## Assignment
Each line of the listing that includes the string "flexible" needs to be located and copied.

## Provided information
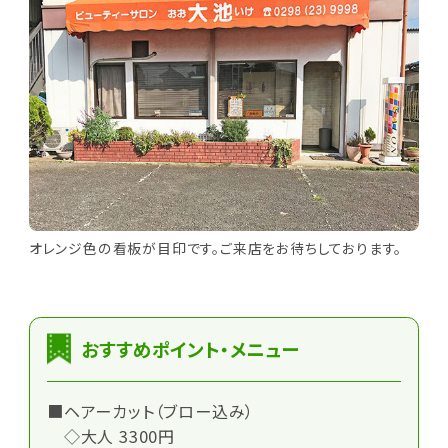
オレンジ色の看板が目印です。ご来店をお待ちしております。
おすすめポイント・メニュー
■ヘアーカット（ブロー込み）
◇大人 3300円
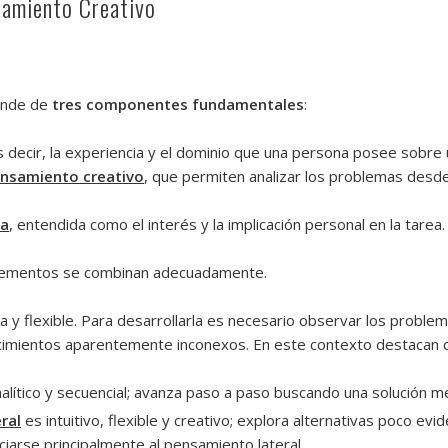
samiento Creativo
nde de
tres componentes fundamentales
:
es decir, la experiencia y el dominio que una persona posee sobr
ensamiento creativo
, que permiten analizar los problemas desde
ca
, entendida como el interés y la implicación personal en la tarea.
 elementos se combinan adecuadamente.
ta y flexible. Para desarrollarla es necesario observar los probl
ocimientos aparentemente inconexos. En este contexto destacan
nalítico y secuencial; avanza paso a paso buscando una solución 
ral
es intuitivo, flexible y creativo; explora alternativas poco ev
ciarse principalmente al pensamiento lateral.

## Solved problem
ta y flexible. Para desarrollarla es necesario observar los probl
es intuitivo, flexible y creativo; explora alternativas poco ev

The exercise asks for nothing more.